__DESAFIOS__.
[a] No trecho sobre as Swordians, qual é a única forma de usar magias no jogo?
[b] Com base no trecho sobre as Swordians, explique por que é preciso manter essas armas sempre equipadas.
[c] Prossiga com o trecho sobre as Swordians a partir da última frase apresentada.

__TRECHO DO TEXTO__.
==*==
Claro, não é algo que se diga "minha noooossa, vale a pena o jogo de 50 horas só por causa disso", mas pelo menos pra ruim ele não serve... até pq esse jogo faz algo que nenhum outro faz, e eu não posso dizer que é algo que eu goste. 

O que rola aqui é que existem armas sentientes, as Swordians, que são o tema da narrativa. A questão é que alguns dos personagens jogaveis tem Swordians e essa é a única forma de usar magias no jogo - ter a Swordian equipada. Isso quer dizer que vc tem que escolher entre ser capaz de usar magias OU ficar preso com a mesma arma o jogo todo.

MAS SE É A MESMA ARMA O JOGO TODO, ELA NÃO FICA DEFASADA RÁPIDO?

Então, calma que piora. Pra arma não ficar datada as Swordians tem seus próprios niveis e EXP. O que significa que vc precisa ter elas sempre equipadas pra upar elas, mesmo que elas não sejam a melhor arma possivel no momento. Pq, claro, não poder nunca trocar de arma é tudo que a gente sempre quis, só que não né.
==*==
__REGISTROS BRUTOS__.
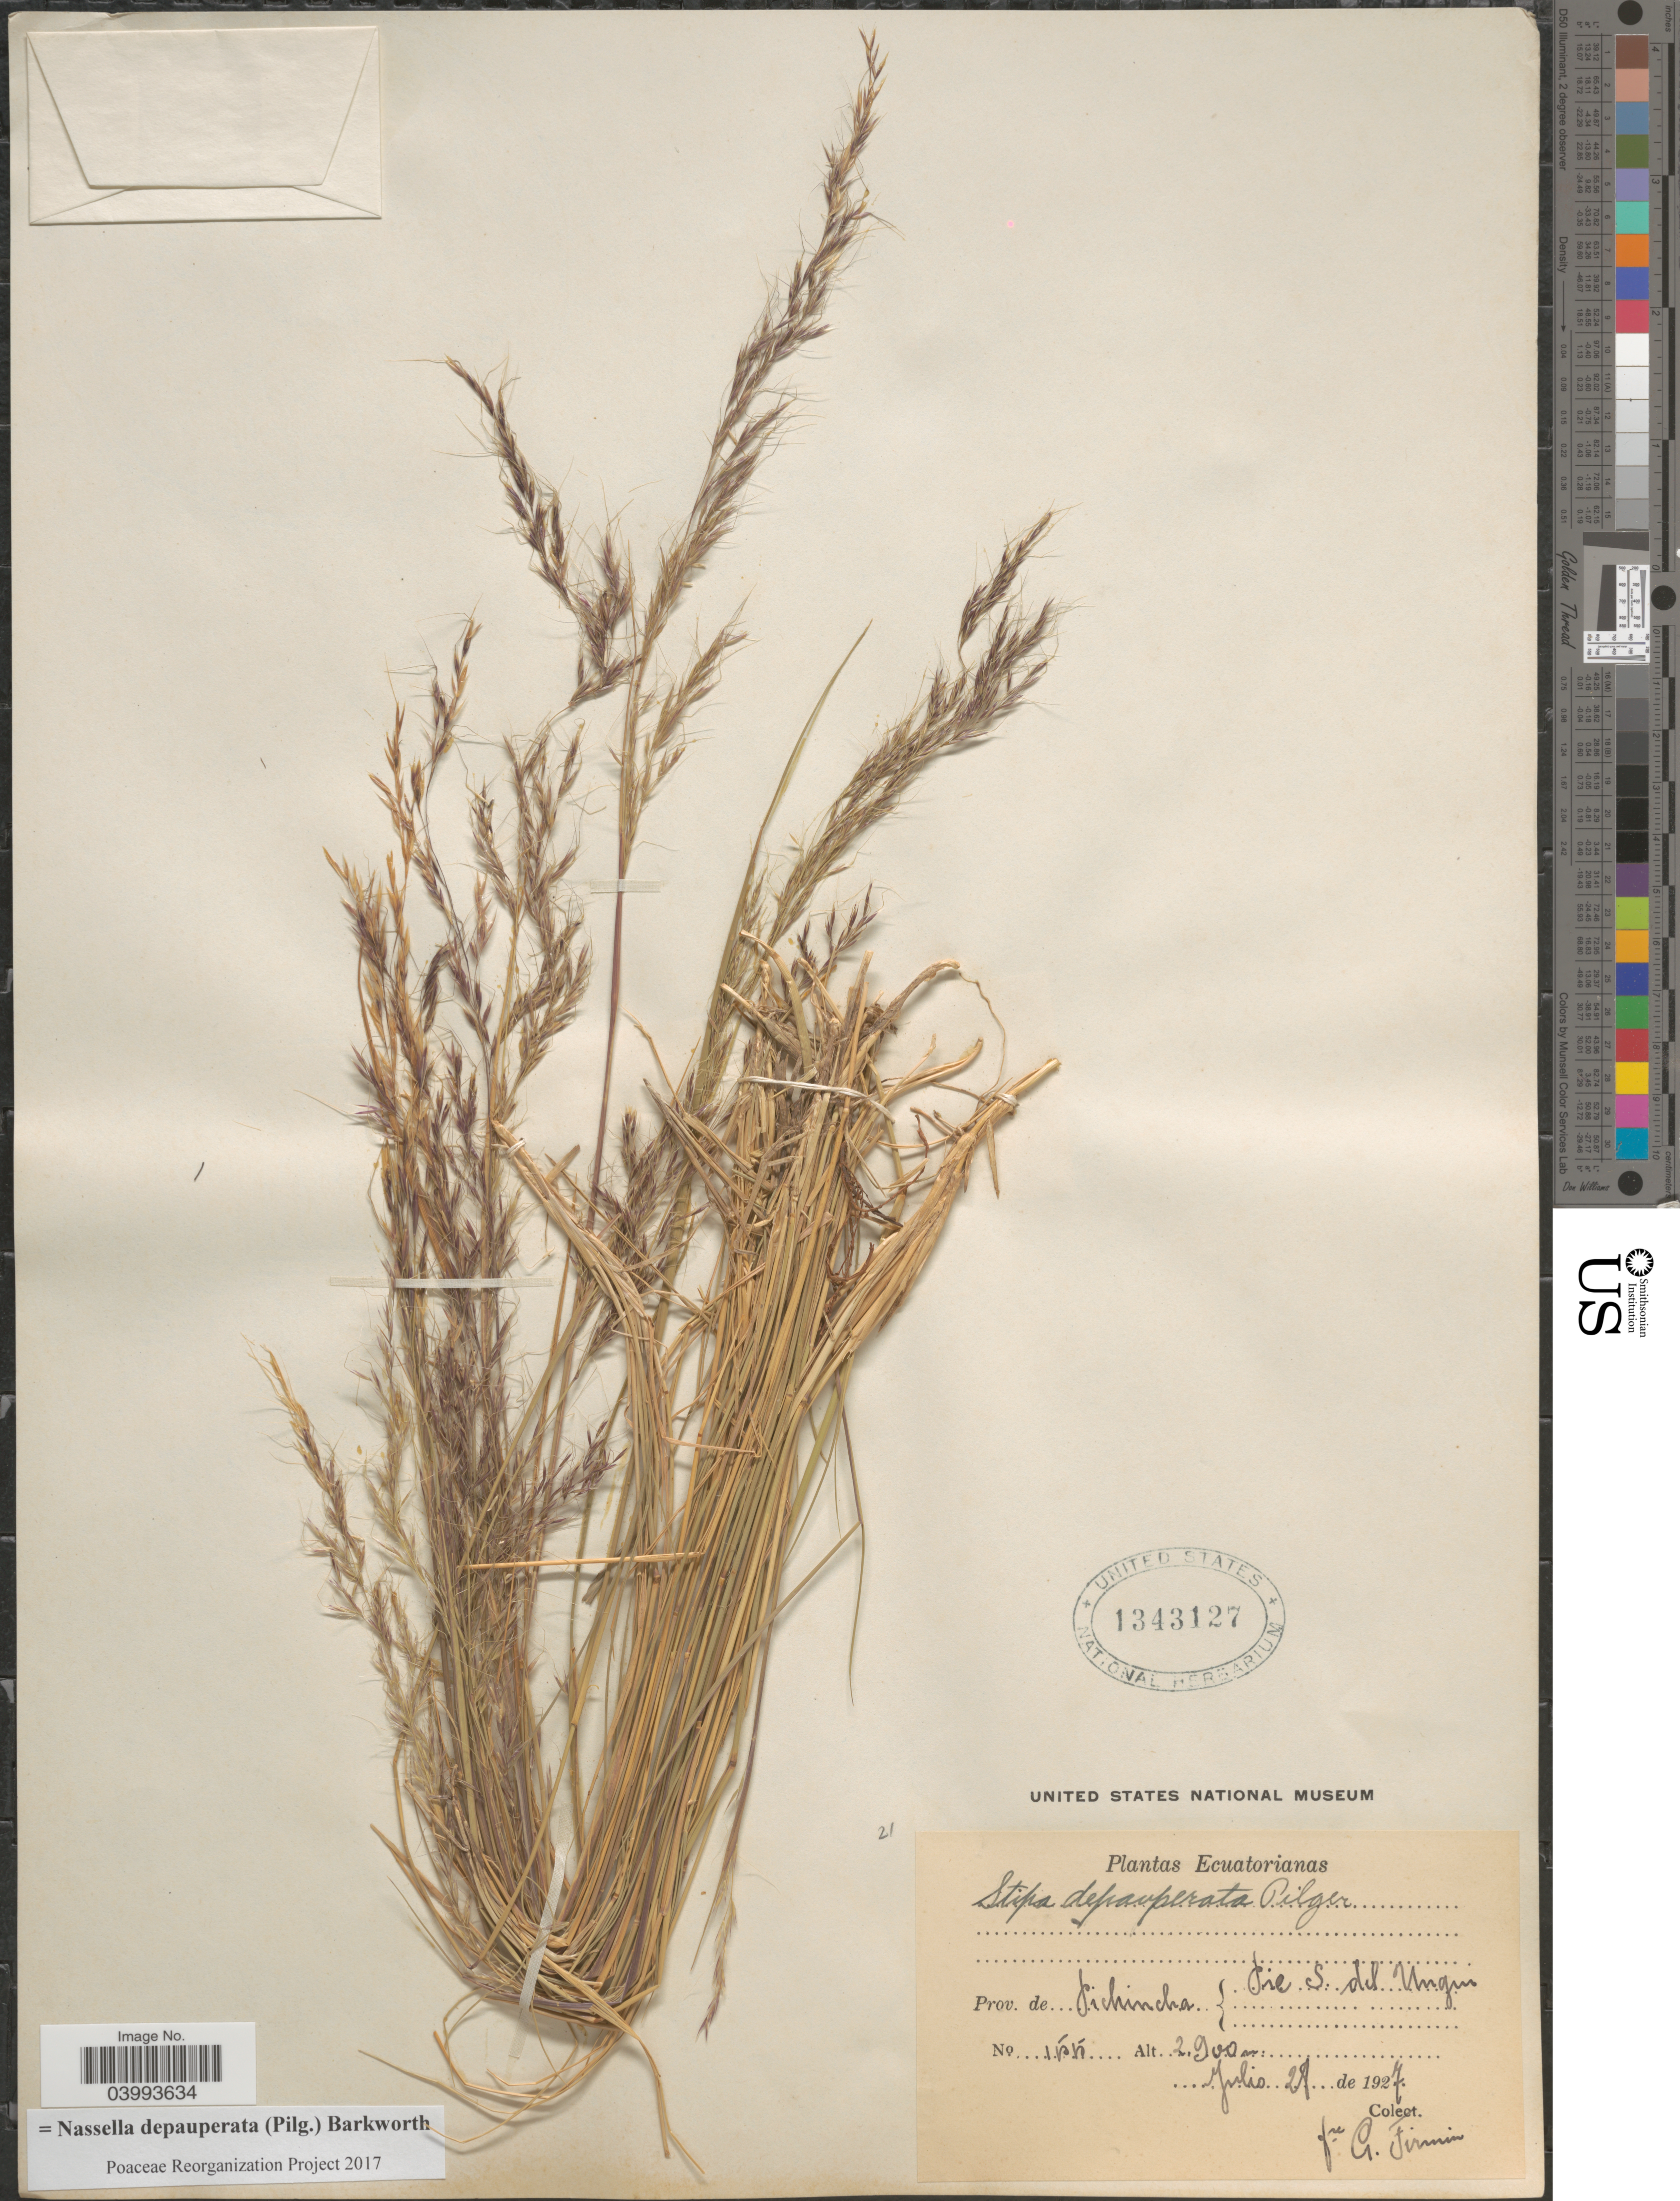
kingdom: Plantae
==*==
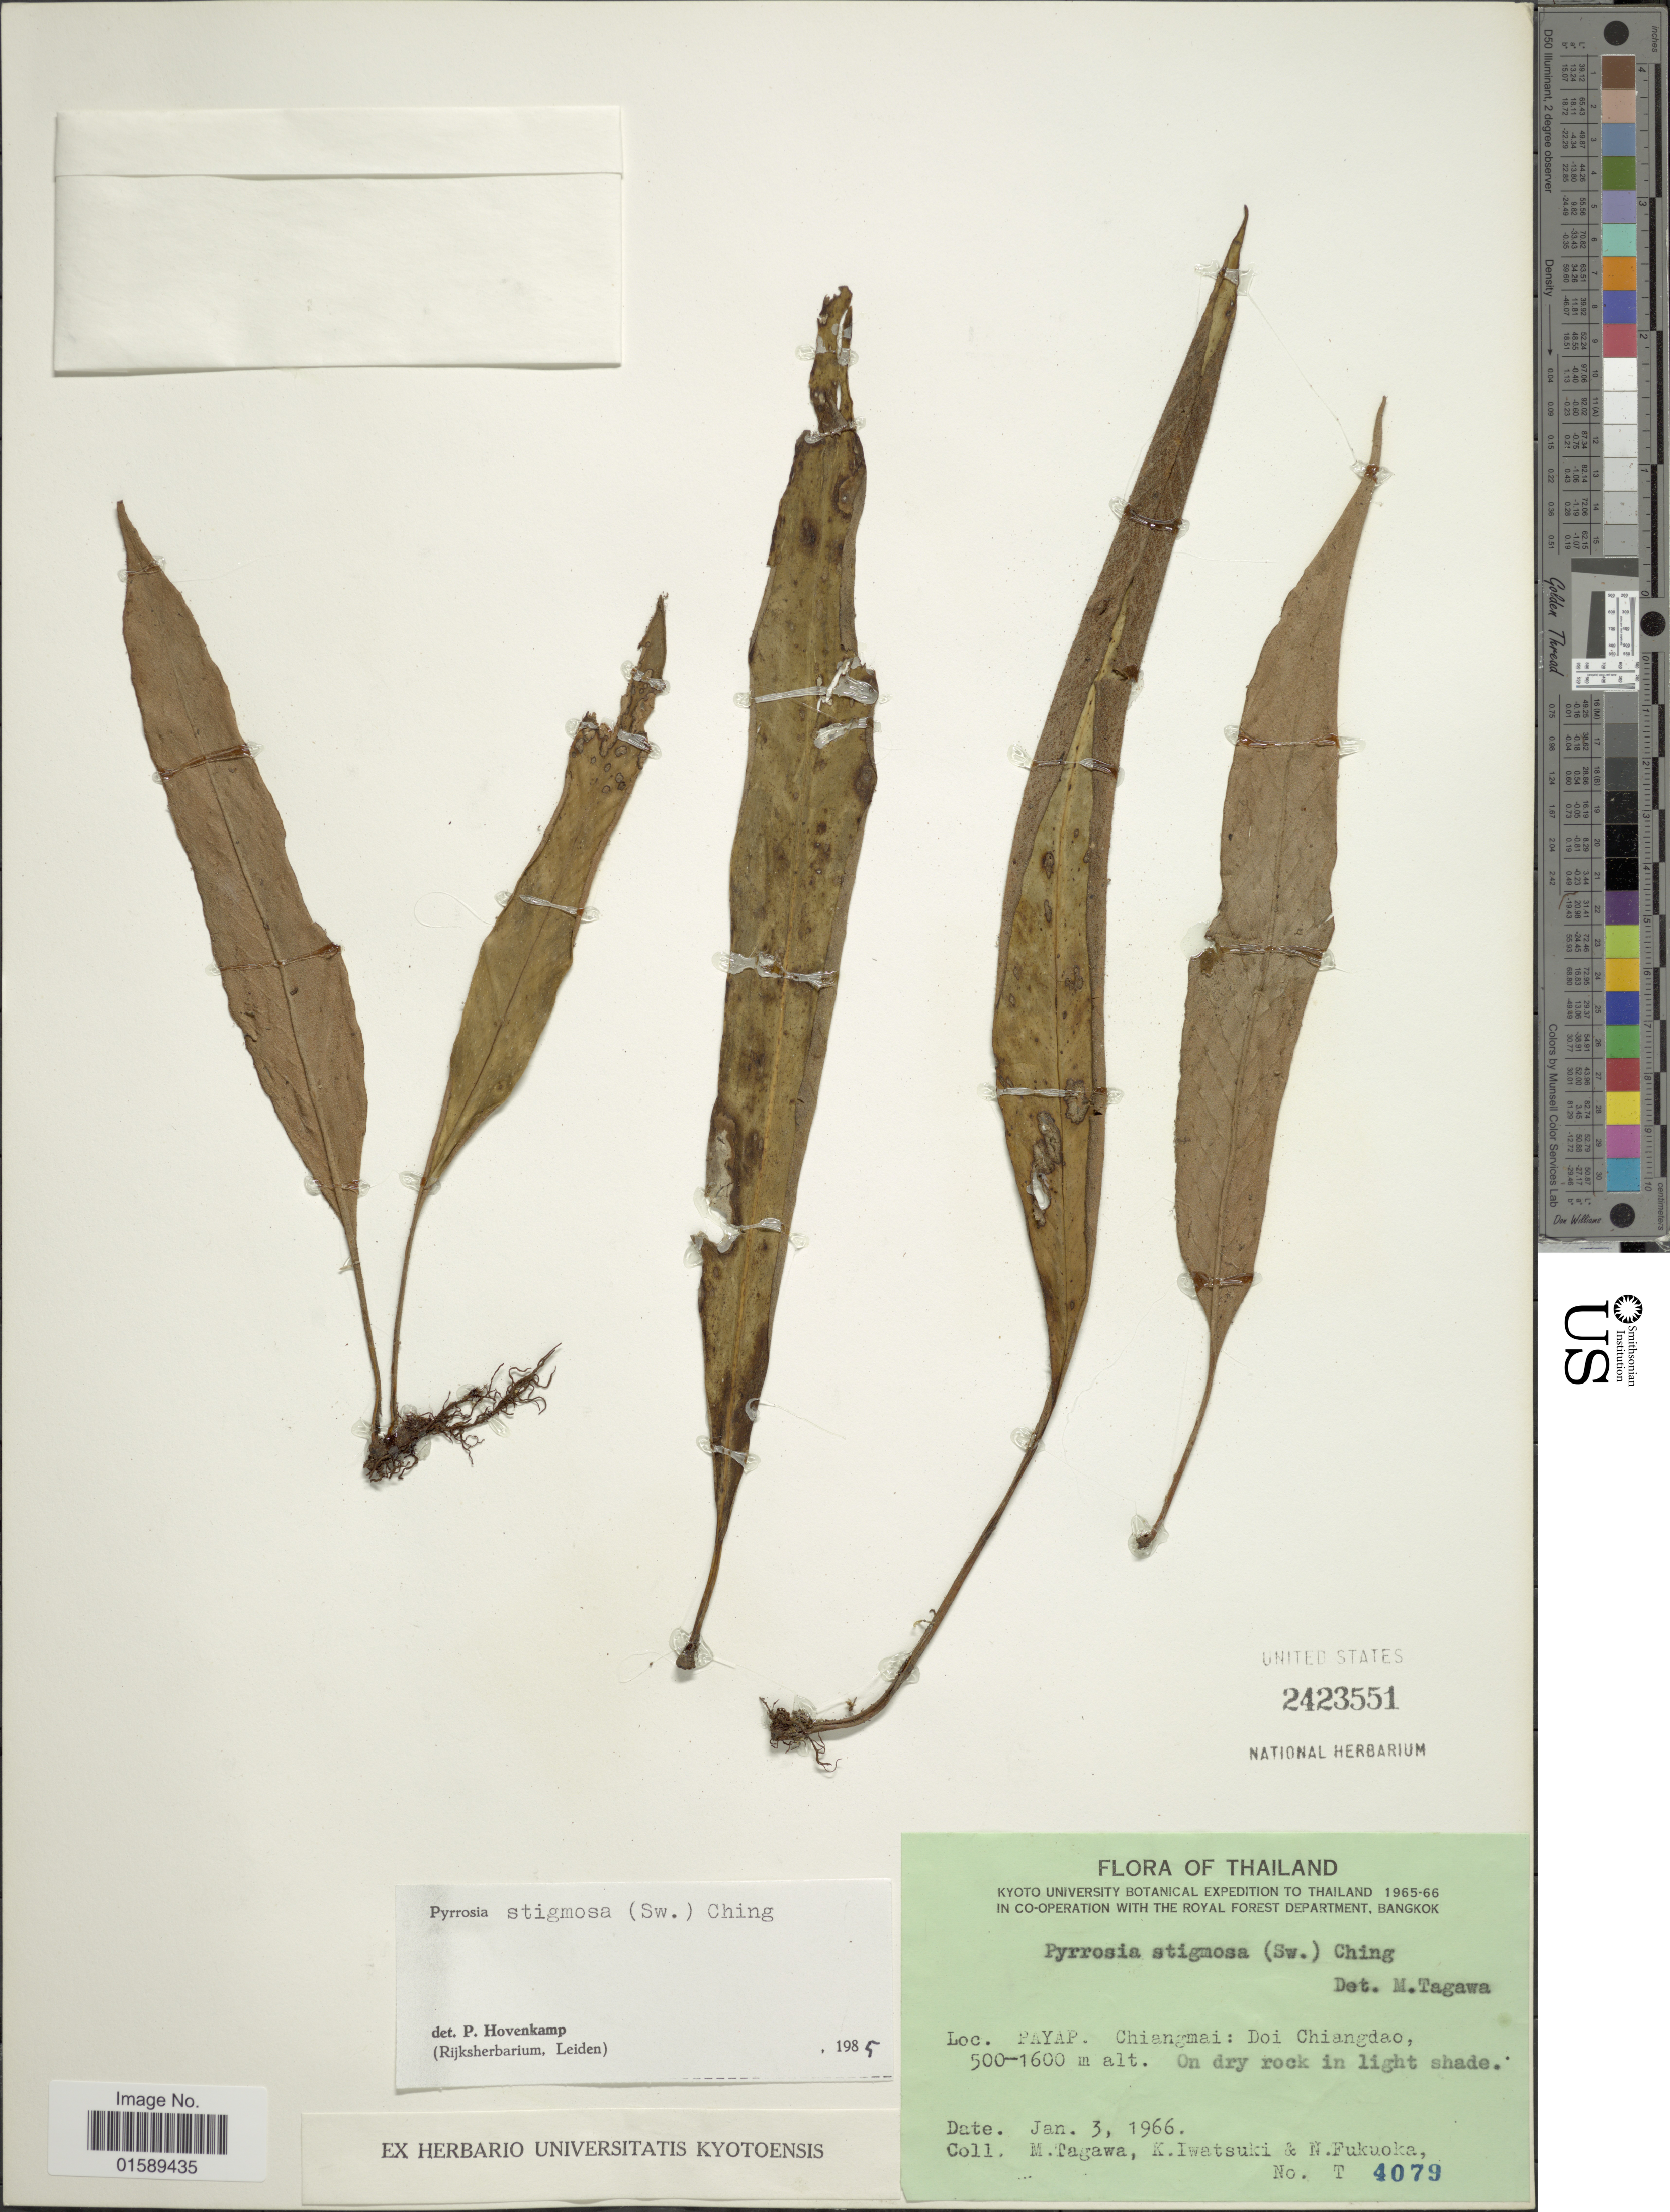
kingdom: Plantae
==*==
__RESULTADOS__.
[a] Ter uma Swordian equipada.

[b] As Swordians têm níveis e EXP próprios para não ficarem defasadas. Elas só sobem de nível quando estão equipadas, mesmo que não sejam a melhor arma disponível no momento.

[c]
Então o sistema de combate é okay, mas ele faz essa coisa não okay com o equipamento, dá um passo, recua um passso, Tales of Destiny em uma casca de noz. Porém se o combate dá  e tira, o mesmo não pode ser dito da narrativa do jogo que só tira mesmo pq a parte de história é essencialmente um fillerzão da massa até o ultimo terço do jogo.

Sem mentira nenhuma, a história da primeiras TRINTA HORAS do jogo são que existe uma reliquia de uma civilização antiga que pode destruir o mundo e é roubada pelo vilão, aí você corre o mundo de cidade em cidade atrás dele mas ele sempre escapa. Depois de umas dez "cidade da semana", vc então finalmente derrota o lazarento, salva o mundo, todo mundo atingiu seus objetivos pessoais (acharam quem tavam procurando, fizeram suas quests pessoais, etc), cada um vai pro seu canto e parece que o jogo terminou...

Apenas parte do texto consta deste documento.